Quant à moi, je donnerais si j'avais, mais je n'ai rien, absolument rien, rien de rien, ce qui s'appelle rien, au dire de Rosine, qui prend pour elle tout l'argent et ne me laisse que les traites à payer... C'est pour empêcher mes dissipations, dit-elle. Ah! Seigneur Dieu du ciel et de la terre! excepté mon traitement de député que je ne veux lâcher à aucun prix et qu'elle ne peut pas recevoir en mon absence, qu'est-ce que je reçois, excepté les notes des fournisseurs? Vous le savez, Saumonet?
Le notaire fit signe qu'il le savait.
—Eh bien! voyons, reprit le député d'un ton suppliant, ne pourrai-je pas, puisque ma femme est maîtresse de tout, lui arracher quelque chose pour ma fille, pour ma chère petite Hyacinthe!
Le ton suppliant de ce pauvre homme aurait attendri un tigre; maître Saumonet répondit:
—Monsieur, vous connaissez les instructions que m'a données madame Forestier. Je suis forcé de m'y tenir. Mille écus de pension à la future, voila tout; et elle ne s'engage à verser cette somme que dans les mains de sa fille, et encore à condition que la conduite de sa fille et de son gendre la satisfera pleinement; sans quoi elle supprimerait tout!... Du reste, si, comme elle a lieu de l'espérer, leur conduite est satisfaisante, madame Forestier ne s'interdit pas le droit de faire quelque chose de plus; mais elle est et veut demeurer toujours maîtresse de ses bienfaits...; c'est pour le bonheur, bien entendu, de sa fille qu'elle en agit ainsi.

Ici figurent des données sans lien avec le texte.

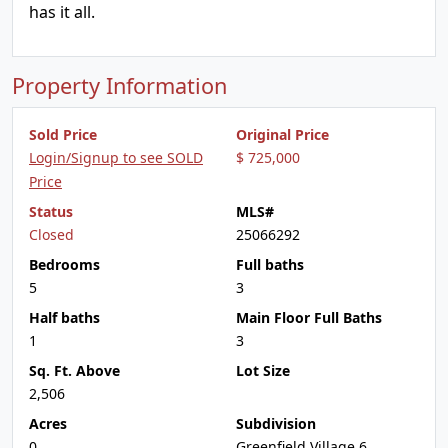
has it all.
Property Information
Sold Price
Original Price
Login/Signup to see SOLD
$ 725,000
Price
Status
MLS#
Closed
25066292
Bedrooms
Full baths
5
3
Half baths
Main Floor Full Baths
1
3
Sq. Ft. Above
Lot Size
2,506
Acres
Subdivision
0
Greenfield Village 6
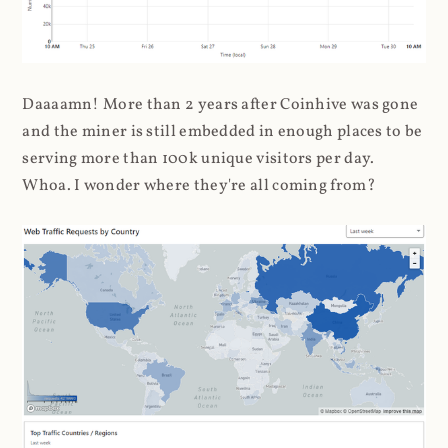
Daaaamn! More than 2 years after Coinhive was gone
and the miner is still embedded in enough places to be
serving more than 100k unique visitors per day.
Whoa. I wonder where they're all coming from?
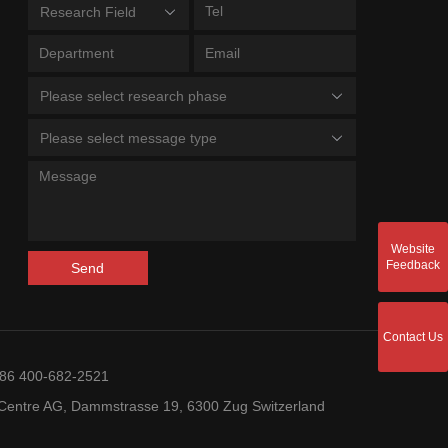
Research Field
Please select research phase
Please select message type
Website
Feedback
Send
Contact Us
+86 400-682-2521
entre AG, Dammstrasse 19, 6300 Zug Switzerland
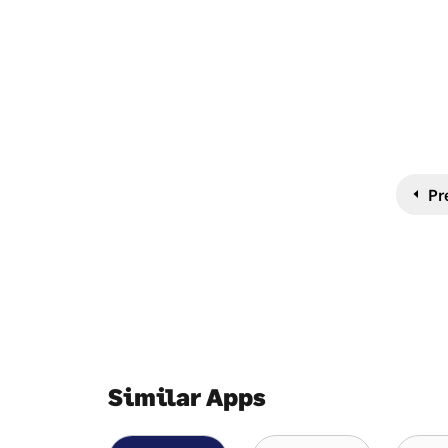
Pr
Similar Apps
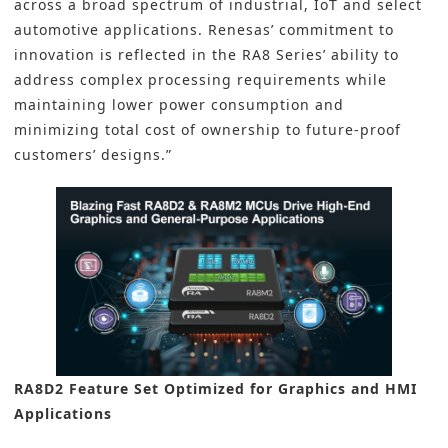
across a broad spectrum of industrial, IoT and select
automotive applications. Renesas’ commitment to
innovation is reflected in the RA8 Series’ ability to
address complex processing requirements while
maintaining lower power consumption and
minimizing total cost of ownership to future-proof
customers’ designs.”
RA8D2 Feature Set Optimized for Graphics and HMI
Applications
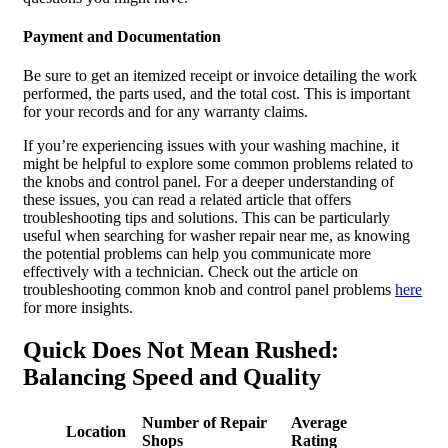
Payment and Documentation
Be sure to get an itemized receipt or invoice detailing the work
performed, the parts used, and the total cost. This is important
for your records and for any warranty claims.
If you’re experiencing issues with your washing machine, it
might be helpful to explore some common problems related to
the knobs and control panel. For a deeper understanding of
these issues, you can read a related article that offers
troubleshooting tips and solutions. This can be particularly
useful when searching for washer repair near me, as knowing
the potential problems can help you communicate more
effectively with a technician. Check out the article on
troubleshooting common knob and control panel problems
here
for more insights.
Quick Does Not Mean Rushed:
Balancing Speed and Quality
Number of Repair
Average
Location
Shops
Rating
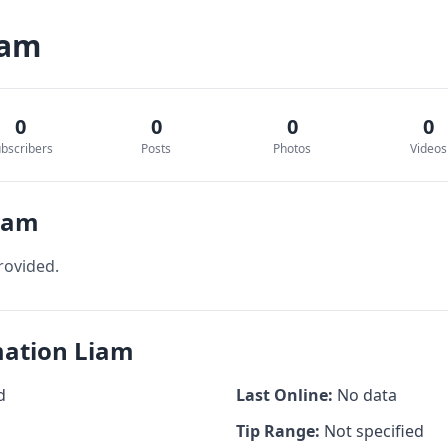
iam
0
0
0
0
bscribers
Posts
Photos
Videos
Liam
rovided.
mation Liam
d
Last Online:
No data
Tip Range:
Not specified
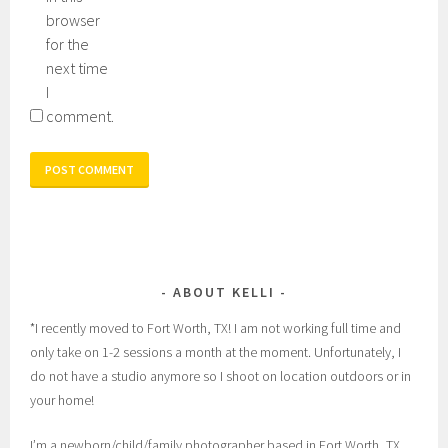
browser
for the
next time
I
comment.
ABOUT KELLI
*I recently moved to Fort Worth, TX! I am not working full time and
only take on 1-2 sessions a month at the moment. Unfortunately, I
do not have a studio anymore so I shoot on location outdoors or in
your home!
I’m a newborn/child/family photographer based in Fort Worth, TX,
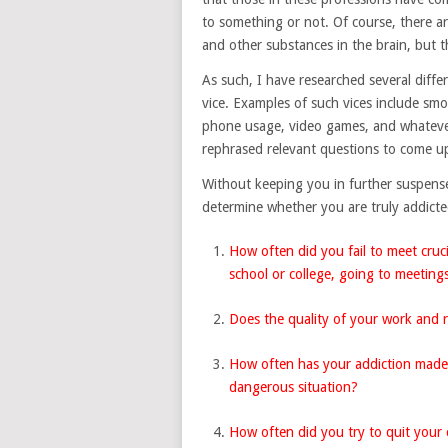
to something or not. Of course, there a
and other substances in the brain, but t
As such, I have researched several differe
vice. Examples of such vices include sm
phone usage, video games, and whatever
rephrased relevant questions to come up
Without keeping you in further suspense,
determine whether you are truly addict
How often did you fail to meet crucia
school or college, going to meetings
Does the quality of your work and r
How often has your addiction made y
dangerous situation?
How often did you try to quit your c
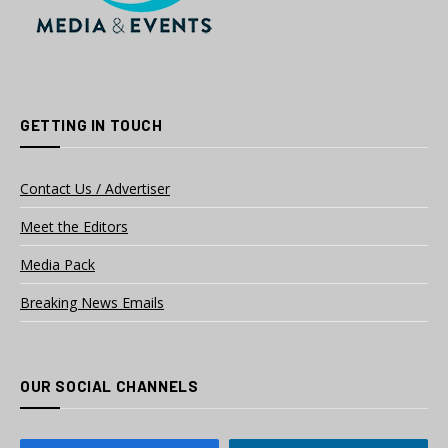
GETTING IN TOUCH
Contact Us / Advertiser
Meet the Editors
Media Pack
Breaking News Emails
OUR SOCIAL CHANNELS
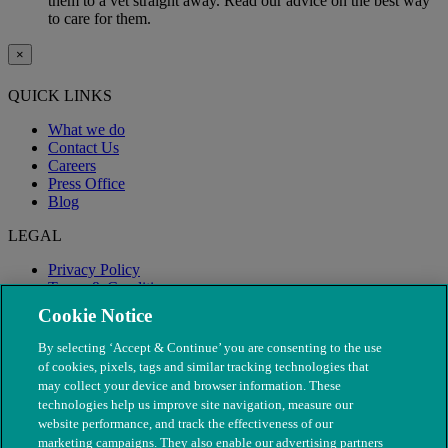
them to a vet straight away. Read our advice on the best way
to care for them.
×
QUICK LINKS
What we do
Contact Us
Careers
Press Office
Blog
LEGAL
Privacy Policy
Terms & Conditions
Modern Slavery
Cookie Notice
By selecting ‘Accept & Continue’ you are consenting to the use
of cookies, pixels, tags and similar tracking technologies that
may collect your device and browser information. These
technologies help us improve site navigation, measure our
website performance, and track the effectiveness of our
marketing campaigns. They also enable our advertising partners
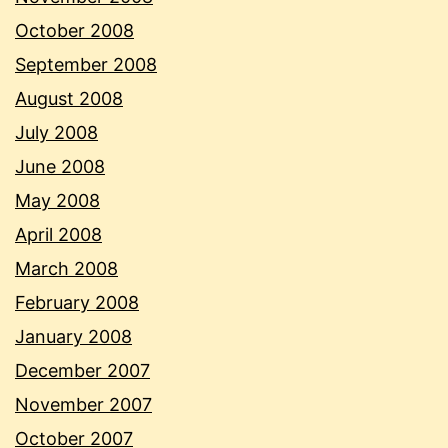
October 2008
September 2008
August 2008
July 2008
June 2008
May 2008
April 2008
March 2008
February 2008
January 2008
December 2007
November 2007
October 2007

Vous auriez ri si vous aviez vu la mine à la fois solennelle, ironique et pincée de maître Saumonet, pendant qu'il débitait ce petit discours.
M. Forestier était accablé.
M. Vire-à-Temps présidait.
Quant à M. Bouchardy, il se leva; me conduisit à dix pas de là et me dit:
—Trapoiseau, mon ami, voilà un fichu contrat et même un contrat fichu. Jamais Michel et sa mère n'accepteront...
Je répliquai:
—Patron, laissez-moi faire.
Et j'expliquai mon projet qu'il approuva en ces termes:
—Ça vaut mieux que le plan de Trochu.